LISTED ENTRIES —
============================================================

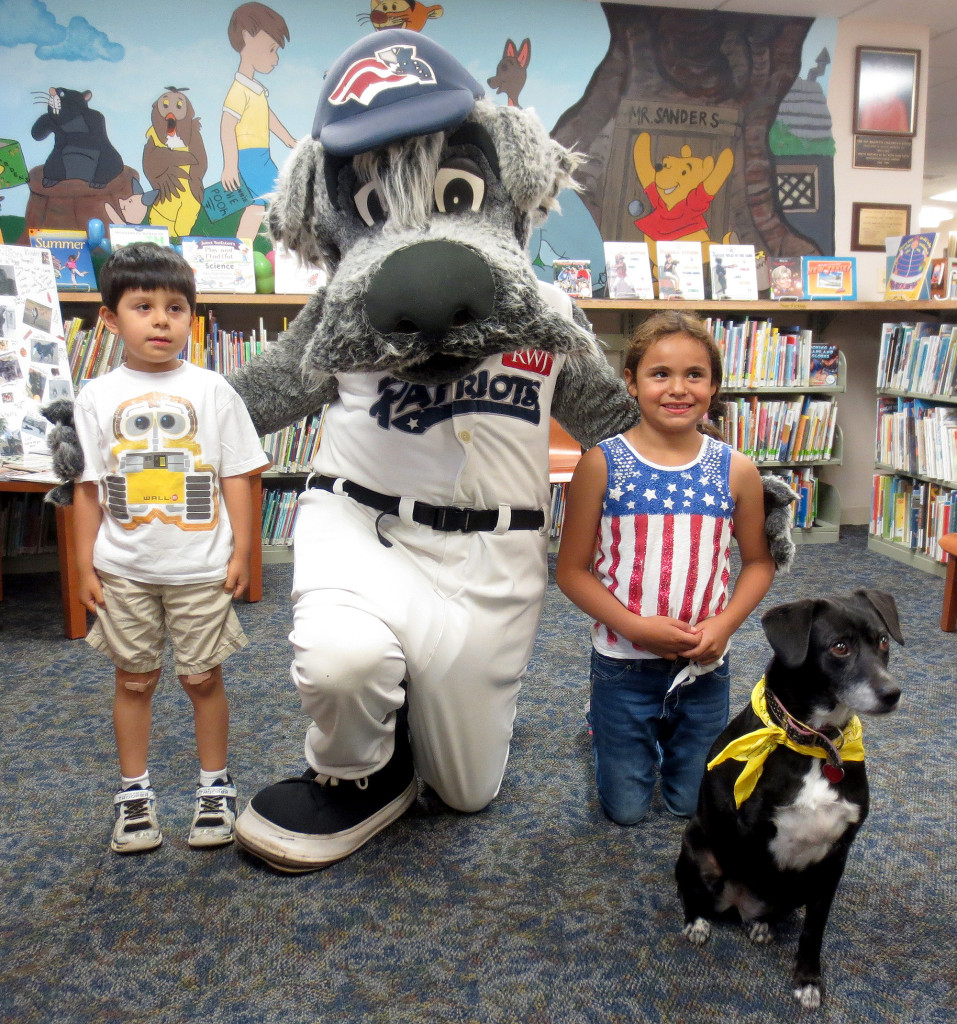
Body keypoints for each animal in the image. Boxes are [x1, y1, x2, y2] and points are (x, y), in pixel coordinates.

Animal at [675, 589, 900, 1011]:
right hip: (698, 848)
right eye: (840, 647)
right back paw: (698, 922)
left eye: (882, 641)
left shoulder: (834, 857)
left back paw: (761, 924)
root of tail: (737, 906)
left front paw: (808, 981)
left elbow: (814, 929)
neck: (816, 745)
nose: (892, 693)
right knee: (693, 891)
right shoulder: (750, 837)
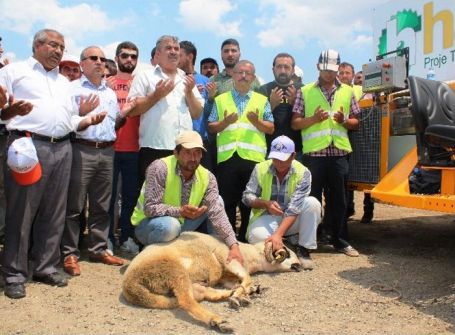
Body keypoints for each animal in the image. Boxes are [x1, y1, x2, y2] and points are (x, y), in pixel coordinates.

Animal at [122, 234, 302, 334]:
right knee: (186, 301)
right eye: (287, 253)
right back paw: (218, 321)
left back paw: (230, 297)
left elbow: (238, 282)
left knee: (203, 294)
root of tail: (130, 287)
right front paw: (239, 295)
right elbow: (247, 277)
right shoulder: (228, 259)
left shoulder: (224, 276)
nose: (300, 265)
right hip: (173, 271)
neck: (251, 255)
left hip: (189, 283)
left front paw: (244, 293)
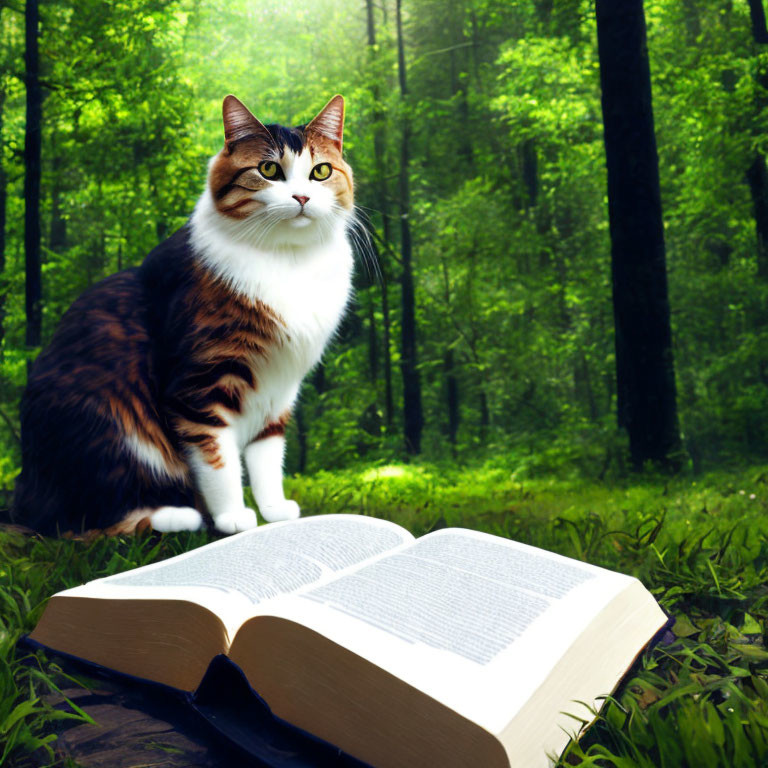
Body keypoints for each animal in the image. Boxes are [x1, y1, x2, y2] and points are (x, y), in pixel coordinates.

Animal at [12, 94, 354, 536]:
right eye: (269, 170)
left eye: (321, 172)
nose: (302, 198)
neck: (289, 259)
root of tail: (23, 492)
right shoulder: (199, 381)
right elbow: (216, 455)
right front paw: (233, 518)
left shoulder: (280, 385)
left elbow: (267, 456)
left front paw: (274, 510)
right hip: (104, 425)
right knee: (81, 520)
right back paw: (176, 516)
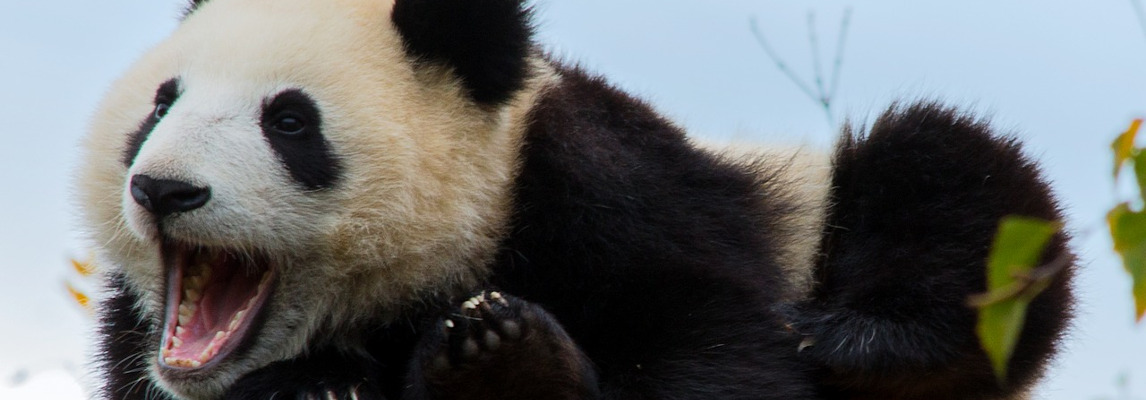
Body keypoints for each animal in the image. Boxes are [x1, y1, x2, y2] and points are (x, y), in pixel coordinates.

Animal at [77, 0, 1075, 399]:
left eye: (289, 121)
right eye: (161, 105)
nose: (163, 189)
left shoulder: (605, 191)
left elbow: (722, 357)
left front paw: (508, 360)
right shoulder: (134, 343)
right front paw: (314, 388)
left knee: (949, 180)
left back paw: (865, 340)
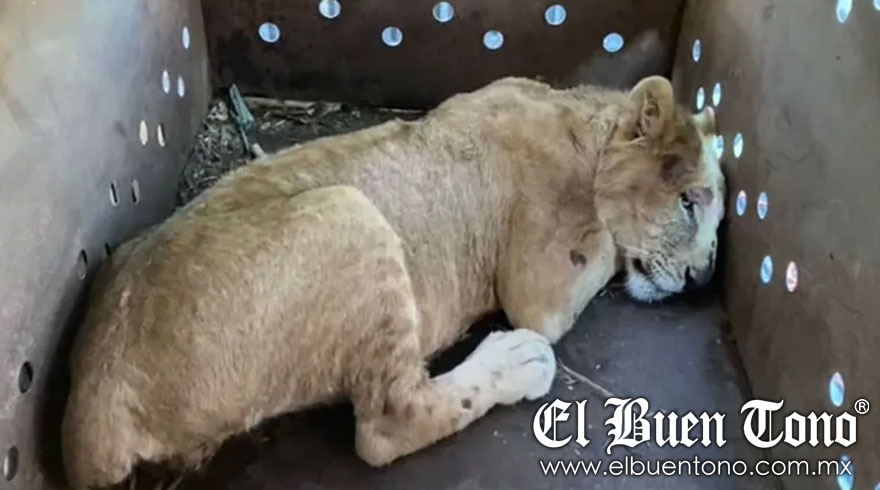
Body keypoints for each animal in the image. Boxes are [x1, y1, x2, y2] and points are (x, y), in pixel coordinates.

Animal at [61, 75, 723, 489]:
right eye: (690, 202)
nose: (701, 279)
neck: (583, 120)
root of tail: (96, 394)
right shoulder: (543, 287)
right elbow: (607, 246)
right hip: (347, 214)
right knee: (387, 425)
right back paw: (516, 360)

============================================================

PROBLEM REQUIREMENTS — Please show all lines from the entries that contain the word "tail".

OUTPUT OF THE EXERCISE —
root of tail: (737, 906)
root of tail: (130, 287)
root of tail: (23, 492)
root of tail: (96, 394)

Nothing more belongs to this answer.